Do I regret breastfeeding Aiden in the end? No, it was a necessary part of our trip. Perhaps it was the universe’s way of delivering extra antibodies for my baby’s immune-compromised body. It may have made it easier for me to keep a more alert check on his apnea bouts. Or perhaps it had simply taught me about inner power. Everything is conquered by love.
As I emerge from the battleground that has been my life for the past year and a half, I’ve decided to share my tale with others. World Nursing Week was last week, and I saw a lot of blogs and stories on how wonderful breastfeeding is (which it is, to be sure). There was a lot of discussion on why ‘breast is best (wrong! fed is best!!!). What’s more, guess what? It’s quite acceptable to administer formula! Isn’t it amazing that science has progressed so far that we now have another option for feeding our children? Milk is derived from science. I would have been a better mother in the last year and a half if I had fed my children scientific milk.

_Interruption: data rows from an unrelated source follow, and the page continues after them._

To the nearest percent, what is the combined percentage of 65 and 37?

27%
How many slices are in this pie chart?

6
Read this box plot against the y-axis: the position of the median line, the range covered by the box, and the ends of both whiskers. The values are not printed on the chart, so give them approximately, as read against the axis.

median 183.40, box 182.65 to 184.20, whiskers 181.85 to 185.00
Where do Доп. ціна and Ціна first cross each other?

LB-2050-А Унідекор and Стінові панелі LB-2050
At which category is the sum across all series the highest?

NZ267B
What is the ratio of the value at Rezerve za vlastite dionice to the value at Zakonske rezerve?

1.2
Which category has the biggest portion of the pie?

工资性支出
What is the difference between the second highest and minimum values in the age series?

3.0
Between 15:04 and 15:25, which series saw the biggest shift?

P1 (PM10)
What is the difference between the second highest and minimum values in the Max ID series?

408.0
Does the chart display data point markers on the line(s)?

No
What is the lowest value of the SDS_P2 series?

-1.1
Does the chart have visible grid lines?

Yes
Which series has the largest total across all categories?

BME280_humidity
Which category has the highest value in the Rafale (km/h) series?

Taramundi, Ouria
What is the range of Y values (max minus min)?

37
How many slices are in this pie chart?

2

Would I feel the same way if my baby wasn’t a failure to thrive? Would our path have been as challenging if I hadn’t had a baby with many medical issues? Would it have been so difficult if I hadn’t had a history of anxiety? What are the chances? However, I am aware that our breastfeeding connection’s circumstances took a toll on me. I have a lot of things to return. I’ve been able to function again after weaning him. I’ve gone out with my friends countless times. My hubby and I had gone out on several dates. I’m not constantly jittery. I’m slowly waking up from my zombie-like condition of survival. I re-started reading plays (a favorite pastime). There have been a couple of auditions for me. I’m hoping to resume my circus classes soon. I’m living a life that isn’t dictated by my boobies. What’s more, guess what? I believe it has made me a better mother.”